L'espace d'un an
de Becky Chambers

critiqué par Malic, le 27 mars 2019
( - 78 ans)


La note:  étoiles
Les tunneliers de l'espace
Arrivée en navette, la jeune Rosemary embarque en plein ciel sur le Voyageur pour y prendre le poste de greffière pour lequel elle a été recrutée. Le Voyageur est un vaisseau perceur de tunnels, dont la fonction consiste à ouvrir des passages afin de rendre accessibles de nouvelles zones de l’espace.

« L’espace d’un an » est un space opéra plutôt atypique, quasi intimiste, presque toute l’histoire se déroulant à l’intérieur du vaisseau, ce qui n’empêche pas de nombreuses péripéties. Un des grands mérites de l’auteur c’est de parvenir à rendre crédibles et attachantes les créatures extraterrestres qui côtoient les humains dans l’équipage. Malgré des différences qui vont bien au-delà des couleurs de peau – six pieds pour l’une, des plumes ou des écailles pour d’autres - elles finissent par apparaître familières au lecteur, qui voit en elles avant tout des êtres intelligents avec leurs sentiments et leurs problèmes. Roman que certains on qualifié de « feel good », dans lequel on trouve très peu de méchants. Certes les Quélins (des espèces de homards géants) sont très désagréables, mais c’est surtout qu’ils sont bornés.

L’auteur joue aussi bien sur le dépaysement du lecteur (SF oblige) que sur les situations dans lesquelles on est en pays connu : les rapports de travail, les sentiments, Jalousie, amitié, amour. y compris l’amour inter espèces.
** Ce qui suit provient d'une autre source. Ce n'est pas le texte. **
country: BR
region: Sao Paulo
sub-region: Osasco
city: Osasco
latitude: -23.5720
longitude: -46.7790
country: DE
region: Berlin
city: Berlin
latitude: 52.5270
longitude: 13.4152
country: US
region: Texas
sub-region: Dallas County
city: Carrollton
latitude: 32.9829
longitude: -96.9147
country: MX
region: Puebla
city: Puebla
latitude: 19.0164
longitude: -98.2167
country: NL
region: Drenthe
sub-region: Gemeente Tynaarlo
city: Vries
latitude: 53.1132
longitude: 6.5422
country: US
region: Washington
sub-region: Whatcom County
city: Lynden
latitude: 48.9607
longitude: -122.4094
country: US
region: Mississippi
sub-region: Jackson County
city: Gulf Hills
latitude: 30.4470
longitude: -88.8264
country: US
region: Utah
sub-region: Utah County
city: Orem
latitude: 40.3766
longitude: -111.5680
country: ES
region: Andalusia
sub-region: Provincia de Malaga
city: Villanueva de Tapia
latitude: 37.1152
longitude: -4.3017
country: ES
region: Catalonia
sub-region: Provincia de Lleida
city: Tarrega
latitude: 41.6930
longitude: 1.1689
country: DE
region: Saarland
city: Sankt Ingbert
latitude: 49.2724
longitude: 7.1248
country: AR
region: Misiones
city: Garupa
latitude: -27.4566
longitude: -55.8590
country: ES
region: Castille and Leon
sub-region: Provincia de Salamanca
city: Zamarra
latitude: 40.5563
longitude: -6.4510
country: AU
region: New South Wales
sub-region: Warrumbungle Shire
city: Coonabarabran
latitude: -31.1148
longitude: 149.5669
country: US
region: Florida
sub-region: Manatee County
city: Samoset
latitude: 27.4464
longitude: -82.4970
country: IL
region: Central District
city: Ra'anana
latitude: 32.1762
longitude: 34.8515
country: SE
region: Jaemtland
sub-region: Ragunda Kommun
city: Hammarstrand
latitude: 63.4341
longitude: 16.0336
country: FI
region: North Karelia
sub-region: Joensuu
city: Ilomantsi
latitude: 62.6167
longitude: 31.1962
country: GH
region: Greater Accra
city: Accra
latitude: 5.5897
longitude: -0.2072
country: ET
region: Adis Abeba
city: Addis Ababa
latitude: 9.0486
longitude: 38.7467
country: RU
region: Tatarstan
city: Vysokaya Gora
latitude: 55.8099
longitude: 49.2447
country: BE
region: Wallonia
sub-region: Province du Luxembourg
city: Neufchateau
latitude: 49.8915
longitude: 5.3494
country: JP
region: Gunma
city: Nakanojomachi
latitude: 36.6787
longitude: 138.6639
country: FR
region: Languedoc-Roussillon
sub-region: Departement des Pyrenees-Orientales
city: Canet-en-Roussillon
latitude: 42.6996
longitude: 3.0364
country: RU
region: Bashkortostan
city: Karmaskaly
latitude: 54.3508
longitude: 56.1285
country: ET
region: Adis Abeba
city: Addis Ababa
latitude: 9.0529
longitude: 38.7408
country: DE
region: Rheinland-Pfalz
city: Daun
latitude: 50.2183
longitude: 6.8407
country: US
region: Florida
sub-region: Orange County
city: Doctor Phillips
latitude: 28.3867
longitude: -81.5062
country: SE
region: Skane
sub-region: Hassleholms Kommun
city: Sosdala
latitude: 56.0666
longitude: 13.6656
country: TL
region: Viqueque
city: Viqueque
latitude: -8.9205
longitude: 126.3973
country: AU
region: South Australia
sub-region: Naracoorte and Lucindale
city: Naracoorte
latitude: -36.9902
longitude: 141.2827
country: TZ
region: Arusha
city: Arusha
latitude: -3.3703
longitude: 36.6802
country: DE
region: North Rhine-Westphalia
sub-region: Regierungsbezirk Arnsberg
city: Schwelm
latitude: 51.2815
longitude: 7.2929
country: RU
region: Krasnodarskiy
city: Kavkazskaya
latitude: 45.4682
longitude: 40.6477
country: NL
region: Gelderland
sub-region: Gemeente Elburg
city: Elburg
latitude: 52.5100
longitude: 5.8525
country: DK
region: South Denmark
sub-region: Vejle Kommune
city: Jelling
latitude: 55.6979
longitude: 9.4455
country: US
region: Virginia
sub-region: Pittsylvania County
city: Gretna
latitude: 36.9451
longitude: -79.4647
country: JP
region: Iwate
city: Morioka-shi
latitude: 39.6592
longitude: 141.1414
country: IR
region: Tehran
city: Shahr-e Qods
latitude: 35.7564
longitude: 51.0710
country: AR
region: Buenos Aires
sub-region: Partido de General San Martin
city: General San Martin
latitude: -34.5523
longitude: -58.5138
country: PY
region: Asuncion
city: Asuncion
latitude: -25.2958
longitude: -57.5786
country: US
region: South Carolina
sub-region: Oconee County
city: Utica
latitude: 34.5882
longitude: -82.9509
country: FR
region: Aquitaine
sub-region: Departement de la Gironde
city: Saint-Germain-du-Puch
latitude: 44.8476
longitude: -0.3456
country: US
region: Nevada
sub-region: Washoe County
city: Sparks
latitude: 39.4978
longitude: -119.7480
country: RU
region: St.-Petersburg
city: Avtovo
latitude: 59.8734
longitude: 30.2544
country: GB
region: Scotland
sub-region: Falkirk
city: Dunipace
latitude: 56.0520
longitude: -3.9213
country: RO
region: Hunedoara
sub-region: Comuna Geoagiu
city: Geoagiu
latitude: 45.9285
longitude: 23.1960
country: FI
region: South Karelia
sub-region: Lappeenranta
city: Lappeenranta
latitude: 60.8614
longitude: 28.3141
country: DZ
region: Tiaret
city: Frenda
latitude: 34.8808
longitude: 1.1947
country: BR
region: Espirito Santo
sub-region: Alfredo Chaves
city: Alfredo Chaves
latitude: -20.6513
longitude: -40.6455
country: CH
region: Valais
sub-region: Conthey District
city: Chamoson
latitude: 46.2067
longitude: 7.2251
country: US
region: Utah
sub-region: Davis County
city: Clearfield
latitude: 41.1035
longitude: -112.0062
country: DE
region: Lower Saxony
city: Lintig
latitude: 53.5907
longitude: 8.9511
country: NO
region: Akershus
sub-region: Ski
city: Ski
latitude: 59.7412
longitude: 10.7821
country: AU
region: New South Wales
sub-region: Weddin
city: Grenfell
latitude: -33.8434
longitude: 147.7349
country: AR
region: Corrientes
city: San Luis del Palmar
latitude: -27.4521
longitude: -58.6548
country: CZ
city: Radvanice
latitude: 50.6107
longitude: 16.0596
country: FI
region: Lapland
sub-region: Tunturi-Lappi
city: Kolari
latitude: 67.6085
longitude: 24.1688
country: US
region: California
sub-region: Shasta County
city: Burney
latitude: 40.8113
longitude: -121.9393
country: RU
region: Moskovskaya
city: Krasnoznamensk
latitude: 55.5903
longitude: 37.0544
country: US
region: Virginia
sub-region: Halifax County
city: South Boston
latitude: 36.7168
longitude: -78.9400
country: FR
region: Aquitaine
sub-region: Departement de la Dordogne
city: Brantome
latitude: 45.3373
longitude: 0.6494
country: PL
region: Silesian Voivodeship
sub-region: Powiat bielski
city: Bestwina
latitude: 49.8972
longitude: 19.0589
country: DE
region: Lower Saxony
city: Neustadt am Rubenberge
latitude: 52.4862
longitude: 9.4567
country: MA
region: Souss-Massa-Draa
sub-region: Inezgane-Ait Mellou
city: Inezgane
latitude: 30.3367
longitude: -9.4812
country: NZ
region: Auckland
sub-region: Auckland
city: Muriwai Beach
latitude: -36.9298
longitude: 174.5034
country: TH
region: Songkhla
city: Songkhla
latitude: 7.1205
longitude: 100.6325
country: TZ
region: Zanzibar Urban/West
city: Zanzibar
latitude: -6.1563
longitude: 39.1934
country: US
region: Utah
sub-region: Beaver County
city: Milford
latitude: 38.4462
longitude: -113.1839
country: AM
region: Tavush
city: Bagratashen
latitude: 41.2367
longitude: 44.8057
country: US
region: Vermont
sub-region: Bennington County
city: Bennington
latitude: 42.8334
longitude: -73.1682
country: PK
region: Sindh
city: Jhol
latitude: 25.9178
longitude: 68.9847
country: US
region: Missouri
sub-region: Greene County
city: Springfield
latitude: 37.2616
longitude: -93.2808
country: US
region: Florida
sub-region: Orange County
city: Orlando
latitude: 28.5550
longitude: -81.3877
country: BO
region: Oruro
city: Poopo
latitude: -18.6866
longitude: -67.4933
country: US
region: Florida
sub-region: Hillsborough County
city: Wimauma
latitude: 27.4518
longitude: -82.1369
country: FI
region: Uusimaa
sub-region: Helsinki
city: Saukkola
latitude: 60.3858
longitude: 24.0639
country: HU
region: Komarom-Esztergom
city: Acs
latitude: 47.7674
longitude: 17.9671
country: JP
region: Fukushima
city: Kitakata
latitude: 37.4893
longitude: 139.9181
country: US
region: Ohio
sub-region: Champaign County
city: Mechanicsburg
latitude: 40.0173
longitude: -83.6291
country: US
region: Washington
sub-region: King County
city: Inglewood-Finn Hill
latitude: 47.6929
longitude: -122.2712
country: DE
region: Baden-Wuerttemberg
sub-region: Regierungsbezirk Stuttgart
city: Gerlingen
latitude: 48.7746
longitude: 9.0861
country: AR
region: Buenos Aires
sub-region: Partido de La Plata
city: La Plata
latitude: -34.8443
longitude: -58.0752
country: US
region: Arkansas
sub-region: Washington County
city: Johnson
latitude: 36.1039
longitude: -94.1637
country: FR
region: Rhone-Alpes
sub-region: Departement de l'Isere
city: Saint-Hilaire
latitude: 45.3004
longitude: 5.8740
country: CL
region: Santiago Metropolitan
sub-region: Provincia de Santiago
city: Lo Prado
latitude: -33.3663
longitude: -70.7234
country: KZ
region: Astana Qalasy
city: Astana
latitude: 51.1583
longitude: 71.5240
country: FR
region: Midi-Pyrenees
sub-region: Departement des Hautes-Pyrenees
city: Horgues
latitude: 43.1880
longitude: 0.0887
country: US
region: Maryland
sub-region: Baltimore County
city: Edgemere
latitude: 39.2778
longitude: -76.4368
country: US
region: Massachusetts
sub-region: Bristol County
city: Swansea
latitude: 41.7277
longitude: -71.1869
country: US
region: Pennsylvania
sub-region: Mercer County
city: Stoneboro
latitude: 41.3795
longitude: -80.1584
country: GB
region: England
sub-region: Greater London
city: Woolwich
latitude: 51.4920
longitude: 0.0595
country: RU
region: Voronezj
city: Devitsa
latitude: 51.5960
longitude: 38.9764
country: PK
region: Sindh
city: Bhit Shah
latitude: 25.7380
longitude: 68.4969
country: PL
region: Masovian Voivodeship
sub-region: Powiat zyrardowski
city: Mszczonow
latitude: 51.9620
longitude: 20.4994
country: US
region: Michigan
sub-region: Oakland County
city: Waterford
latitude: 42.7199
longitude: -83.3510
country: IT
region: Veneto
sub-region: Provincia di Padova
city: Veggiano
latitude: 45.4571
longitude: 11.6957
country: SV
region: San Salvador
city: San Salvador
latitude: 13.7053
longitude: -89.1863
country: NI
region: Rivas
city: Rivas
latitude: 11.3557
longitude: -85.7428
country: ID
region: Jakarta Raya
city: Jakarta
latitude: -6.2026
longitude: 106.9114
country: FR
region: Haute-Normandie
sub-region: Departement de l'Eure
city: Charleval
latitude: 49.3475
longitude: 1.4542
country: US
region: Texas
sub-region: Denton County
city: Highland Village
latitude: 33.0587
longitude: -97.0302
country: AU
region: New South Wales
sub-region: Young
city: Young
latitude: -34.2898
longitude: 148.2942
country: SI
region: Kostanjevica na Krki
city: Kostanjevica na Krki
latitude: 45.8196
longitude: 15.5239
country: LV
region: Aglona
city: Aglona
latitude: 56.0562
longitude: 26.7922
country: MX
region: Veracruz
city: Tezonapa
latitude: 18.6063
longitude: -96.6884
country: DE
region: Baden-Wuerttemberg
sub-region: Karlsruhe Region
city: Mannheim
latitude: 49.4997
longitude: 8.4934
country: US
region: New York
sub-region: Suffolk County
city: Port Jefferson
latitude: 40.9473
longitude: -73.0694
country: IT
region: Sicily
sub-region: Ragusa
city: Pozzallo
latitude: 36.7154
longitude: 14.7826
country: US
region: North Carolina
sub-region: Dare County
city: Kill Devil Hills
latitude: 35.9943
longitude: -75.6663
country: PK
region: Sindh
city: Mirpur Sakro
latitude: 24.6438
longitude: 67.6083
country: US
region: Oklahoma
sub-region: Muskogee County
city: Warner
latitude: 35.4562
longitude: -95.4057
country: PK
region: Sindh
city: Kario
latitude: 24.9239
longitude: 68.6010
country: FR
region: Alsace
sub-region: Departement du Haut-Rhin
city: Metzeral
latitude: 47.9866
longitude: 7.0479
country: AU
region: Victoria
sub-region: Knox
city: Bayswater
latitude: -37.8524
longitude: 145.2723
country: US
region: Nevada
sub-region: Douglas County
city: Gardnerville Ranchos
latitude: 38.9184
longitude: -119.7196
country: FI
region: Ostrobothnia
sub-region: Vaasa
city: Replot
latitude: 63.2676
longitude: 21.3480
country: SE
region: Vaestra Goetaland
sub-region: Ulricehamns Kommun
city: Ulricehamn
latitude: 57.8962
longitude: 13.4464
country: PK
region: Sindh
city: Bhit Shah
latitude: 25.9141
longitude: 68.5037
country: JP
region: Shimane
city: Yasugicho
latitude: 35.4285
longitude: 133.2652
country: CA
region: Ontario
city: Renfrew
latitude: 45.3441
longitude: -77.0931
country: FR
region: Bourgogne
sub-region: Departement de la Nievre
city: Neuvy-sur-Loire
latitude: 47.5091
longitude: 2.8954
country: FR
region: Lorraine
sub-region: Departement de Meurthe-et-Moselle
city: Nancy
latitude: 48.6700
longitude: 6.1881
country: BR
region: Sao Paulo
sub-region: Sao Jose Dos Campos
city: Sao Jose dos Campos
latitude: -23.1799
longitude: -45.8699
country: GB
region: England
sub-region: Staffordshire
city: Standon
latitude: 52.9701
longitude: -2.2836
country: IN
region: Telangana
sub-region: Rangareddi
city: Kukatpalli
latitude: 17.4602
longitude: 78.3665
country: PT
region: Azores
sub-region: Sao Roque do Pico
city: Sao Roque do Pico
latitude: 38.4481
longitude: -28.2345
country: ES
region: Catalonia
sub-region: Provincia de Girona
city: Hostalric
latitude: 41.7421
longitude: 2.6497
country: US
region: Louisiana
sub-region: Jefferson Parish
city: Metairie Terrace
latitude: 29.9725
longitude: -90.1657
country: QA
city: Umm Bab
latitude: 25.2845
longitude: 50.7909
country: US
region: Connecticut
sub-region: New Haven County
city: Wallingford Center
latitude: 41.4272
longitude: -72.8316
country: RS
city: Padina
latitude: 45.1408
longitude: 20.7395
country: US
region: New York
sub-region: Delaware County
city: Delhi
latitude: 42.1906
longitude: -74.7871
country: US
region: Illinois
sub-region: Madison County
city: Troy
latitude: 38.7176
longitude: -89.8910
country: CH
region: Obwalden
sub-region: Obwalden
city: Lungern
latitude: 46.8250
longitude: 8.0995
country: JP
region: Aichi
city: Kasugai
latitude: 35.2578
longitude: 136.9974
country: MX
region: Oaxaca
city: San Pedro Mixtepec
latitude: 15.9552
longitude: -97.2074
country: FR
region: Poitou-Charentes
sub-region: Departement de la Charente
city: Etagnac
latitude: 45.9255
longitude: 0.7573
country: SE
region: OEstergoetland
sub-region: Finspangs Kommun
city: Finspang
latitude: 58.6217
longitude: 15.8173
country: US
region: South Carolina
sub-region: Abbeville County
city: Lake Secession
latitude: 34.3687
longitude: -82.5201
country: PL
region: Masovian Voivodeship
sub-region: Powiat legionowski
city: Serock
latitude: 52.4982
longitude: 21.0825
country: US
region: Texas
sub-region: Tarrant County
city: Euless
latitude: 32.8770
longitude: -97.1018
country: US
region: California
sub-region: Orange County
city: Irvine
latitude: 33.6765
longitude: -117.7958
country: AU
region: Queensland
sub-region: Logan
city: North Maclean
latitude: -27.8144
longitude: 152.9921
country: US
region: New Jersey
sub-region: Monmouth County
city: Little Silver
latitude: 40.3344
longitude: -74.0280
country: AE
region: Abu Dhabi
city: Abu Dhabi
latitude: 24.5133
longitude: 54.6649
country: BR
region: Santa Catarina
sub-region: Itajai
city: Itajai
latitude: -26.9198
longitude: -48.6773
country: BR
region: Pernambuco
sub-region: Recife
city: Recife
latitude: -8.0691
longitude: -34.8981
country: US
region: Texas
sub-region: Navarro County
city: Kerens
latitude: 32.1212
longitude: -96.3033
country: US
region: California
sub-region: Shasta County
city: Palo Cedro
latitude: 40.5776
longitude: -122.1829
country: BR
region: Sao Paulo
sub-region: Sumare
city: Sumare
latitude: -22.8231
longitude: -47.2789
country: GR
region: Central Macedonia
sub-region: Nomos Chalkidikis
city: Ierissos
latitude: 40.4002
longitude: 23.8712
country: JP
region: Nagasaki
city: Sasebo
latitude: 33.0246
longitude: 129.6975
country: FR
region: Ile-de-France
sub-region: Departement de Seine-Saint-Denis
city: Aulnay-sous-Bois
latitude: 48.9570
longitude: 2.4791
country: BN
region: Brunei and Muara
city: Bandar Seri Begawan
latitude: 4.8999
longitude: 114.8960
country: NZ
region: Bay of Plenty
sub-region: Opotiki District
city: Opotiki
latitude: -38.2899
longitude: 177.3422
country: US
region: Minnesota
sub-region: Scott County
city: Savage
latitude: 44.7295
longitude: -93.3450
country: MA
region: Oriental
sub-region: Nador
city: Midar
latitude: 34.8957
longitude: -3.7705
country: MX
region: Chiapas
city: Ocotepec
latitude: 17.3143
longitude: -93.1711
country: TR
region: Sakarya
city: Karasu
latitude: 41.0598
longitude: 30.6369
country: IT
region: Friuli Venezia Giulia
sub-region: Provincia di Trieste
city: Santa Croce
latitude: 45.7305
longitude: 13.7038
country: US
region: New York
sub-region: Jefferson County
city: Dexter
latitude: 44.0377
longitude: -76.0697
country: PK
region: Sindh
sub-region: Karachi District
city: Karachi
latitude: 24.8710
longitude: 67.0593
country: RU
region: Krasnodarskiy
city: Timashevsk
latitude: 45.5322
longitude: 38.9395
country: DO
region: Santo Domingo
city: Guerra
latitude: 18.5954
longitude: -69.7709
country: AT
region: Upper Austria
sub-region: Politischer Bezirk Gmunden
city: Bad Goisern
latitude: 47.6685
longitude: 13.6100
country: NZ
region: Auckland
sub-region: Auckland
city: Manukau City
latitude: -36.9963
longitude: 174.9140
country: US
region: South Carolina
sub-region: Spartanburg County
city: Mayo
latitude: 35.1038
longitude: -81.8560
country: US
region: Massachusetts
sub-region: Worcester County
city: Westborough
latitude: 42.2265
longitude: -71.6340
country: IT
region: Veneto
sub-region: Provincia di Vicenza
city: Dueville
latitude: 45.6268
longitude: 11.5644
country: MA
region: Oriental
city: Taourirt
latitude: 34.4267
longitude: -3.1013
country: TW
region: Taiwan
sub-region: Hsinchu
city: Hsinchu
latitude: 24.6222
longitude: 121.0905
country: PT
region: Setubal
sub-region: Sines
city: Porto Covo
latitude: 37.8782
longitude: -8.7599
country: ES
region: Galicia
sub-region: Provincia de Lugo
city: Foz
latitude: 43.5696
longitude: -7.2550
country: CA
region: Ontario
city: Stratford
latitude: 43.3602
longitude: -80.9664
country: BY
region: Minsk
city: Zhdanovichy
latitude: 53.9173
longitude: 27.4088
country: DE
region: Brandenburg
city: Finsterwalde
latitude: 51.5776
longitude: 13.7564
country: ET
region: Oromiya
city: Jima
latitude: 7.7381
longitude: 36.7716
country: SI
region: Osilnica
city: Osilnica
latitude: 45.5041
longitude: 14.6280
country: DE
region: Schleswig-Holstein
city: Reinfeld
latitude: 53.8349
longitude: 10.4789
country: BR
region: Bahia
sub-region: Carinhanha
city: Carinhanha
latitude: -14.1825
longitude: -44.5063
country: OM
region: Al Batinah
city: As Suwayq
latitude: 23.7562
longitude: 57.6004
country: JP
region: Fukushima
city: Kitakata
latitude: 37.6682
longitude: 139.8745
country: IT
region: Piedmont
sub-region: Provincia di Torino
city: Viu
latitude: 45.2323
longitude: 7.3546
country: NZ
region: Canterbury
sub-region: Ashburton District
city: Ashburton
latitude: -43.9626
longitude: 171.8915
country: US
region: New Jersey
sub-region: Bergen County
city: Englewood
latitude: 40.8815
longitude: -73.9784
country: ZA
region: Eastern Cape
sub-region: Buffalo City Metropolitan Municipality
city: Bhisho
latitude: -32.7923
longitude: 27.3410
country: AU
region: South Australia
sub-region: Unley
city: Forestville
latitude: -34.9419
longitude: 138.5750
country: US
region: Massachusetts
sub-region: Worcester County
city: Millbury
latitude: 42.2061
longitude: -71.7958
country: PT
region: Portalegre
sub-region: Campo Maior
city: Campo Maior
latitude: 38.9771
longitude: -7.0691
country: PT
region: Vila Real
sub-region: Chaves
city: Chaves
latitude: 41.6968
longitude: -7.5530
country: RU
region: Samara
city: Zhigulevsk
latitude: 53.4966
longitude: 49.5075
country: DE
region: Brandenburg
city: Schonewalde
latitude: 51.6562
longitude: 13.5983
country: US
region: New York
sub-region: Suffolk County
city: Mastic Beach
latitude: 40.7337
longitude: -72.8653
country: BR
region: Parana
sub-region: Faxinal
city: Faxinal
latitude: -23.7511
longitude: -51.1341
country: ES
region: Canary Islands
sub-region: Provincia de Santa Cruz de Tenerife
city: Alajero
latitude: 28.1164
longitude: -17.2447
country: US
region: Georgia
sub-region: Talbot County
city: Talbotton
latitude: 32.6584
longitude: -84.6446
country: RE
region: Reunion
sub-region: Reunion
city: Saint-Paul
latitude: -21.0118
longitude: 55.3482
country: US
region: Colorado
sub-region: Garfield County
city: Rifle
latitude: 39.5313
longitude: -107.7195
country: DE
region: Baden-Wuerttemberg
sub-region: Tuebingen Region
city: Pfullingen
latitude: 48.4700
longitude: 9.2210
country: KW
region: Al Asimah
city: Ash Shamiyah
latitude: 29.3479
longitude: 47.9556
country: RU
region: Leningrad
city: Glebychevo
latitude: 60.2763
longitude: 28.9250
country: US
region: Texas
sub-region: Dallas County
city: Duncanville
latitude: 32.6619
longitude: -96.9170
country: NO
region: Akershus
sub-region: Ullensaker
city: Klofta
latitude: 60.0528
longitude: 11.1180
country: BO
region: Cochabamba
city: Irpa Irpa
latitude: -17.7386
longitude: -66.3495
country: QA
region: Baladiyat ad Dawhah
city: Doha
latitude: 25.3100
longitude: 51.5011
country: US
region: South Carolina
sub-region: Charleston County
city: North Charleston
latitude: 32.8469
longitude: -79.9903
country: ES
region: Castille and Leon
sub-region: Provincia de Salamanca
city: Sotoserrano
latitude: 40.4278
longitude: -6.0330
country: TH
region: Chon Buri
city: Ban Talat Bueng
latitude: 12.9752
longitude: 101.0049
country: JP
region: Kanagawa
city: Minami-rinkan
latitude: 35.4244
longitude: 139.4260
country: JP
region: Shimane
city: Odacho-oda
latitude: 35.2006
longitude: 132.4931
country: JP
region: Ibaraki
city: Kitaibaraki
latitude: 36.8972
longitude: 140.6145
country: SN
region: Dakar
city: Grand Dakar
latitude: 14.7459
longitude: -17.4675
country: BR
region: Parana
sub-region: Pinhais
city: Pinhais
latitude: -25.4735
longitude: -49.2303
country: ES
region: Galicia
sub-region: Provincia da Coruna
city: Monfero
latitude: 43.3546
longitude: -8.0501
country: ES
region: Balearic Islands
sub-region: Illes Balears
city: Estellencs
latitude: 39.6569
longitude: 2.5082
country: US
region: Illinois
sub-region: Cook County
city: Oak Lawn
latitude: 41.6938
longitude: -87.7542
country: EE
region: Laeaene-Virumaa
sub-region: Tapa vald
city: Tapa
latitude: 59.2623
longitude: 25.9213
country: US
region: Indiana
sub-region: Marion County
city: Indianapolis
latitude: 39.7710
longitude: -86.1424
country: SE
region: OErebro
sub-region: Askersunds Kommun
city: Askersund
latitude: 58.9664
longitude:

On a même droit à un début de romance entre un humain et une machine d’intelligence artificielle qui pourtant ne ressemble à rien d'autre qu'à une machine.

Les néologismes inévitables en raison du déroulement dans le futur et des avancées technologiques, sont bien trouvés et rapidement assimilables.

Un roman intelligent et plutôt bien écrit, qui se lit très facilement et dans lequel on se sent bien.